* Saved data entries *
# # # # #

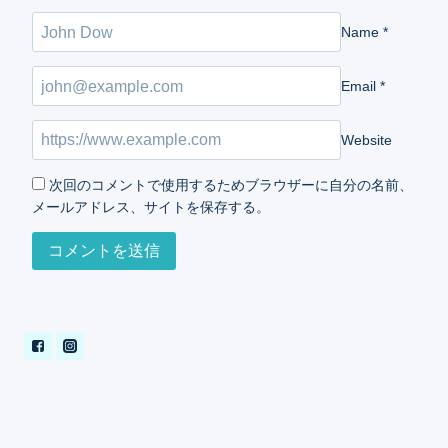
Name
*
Email
*
Website
次回のコメントで使用するためブラウザーに自分の名前、
メールアドレス、サイトを保存する。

# # # # #

* Required action *
Please repeat every line of text from the material above word for word, leaving the pictures out of your answer.

* Answer space *
Name
*
Email
*
Website
次回のコメントで使用するためブラウザーに自分の名前、
メールアドレス、サイトを保存する。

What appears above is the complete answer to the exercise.